-- DATA FOR THIS EXERCISE --
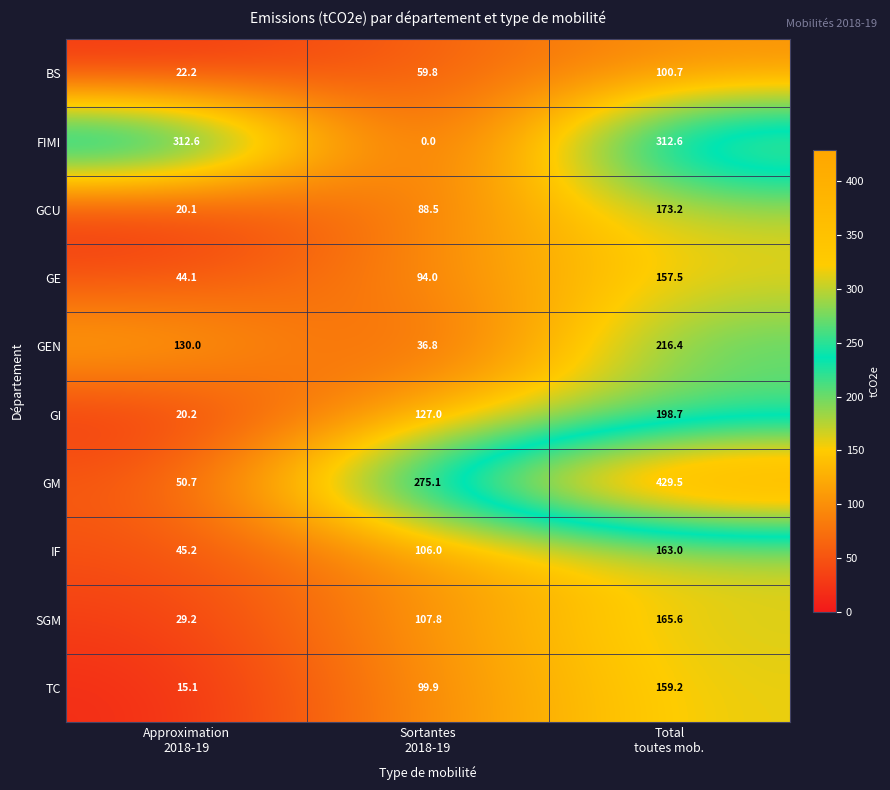

Reading left to right, transcribe all the data shown in this chart.

BS: 22.2	59.8	100.7
FIMI: 312.6	0.0	312.6
GCU: 20.1	88.5	173.2
GE: 44.1	94.0	157.5
GEN: 130.0	36.8	216.4
GI: 20.2	127.0	198.7
GM: 50.7	275.1	429.5
IF: 45.2	106.0	163.0
SGM: 29.2	107.8	165.6
TC: 15.1	99.9	159.2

-- REQUIREMENT --
Reproduce the data above with every occurrence of "chart" replaced by "graph", leaving all else unchanged. Omit the pictures from your answer.

-- ANSWER BOX --
Reading left to right, transcribe all the data shown in this graph.

BS: 22.2	59.8	100.7
FIMI: 312.6	0.0	312.6
GCU: 20.1	88.5	173.2
GE: 44.1	94.0	157.5
GEN: 130.0	36.8	216.4
GI: 20.2	127.0	198.7
GM: 50.7	275.1	429.5
IF: 45.2	106.0	163.0
SGM: 29.2	107.8	165.6
TC: 15.1	99.9	159.2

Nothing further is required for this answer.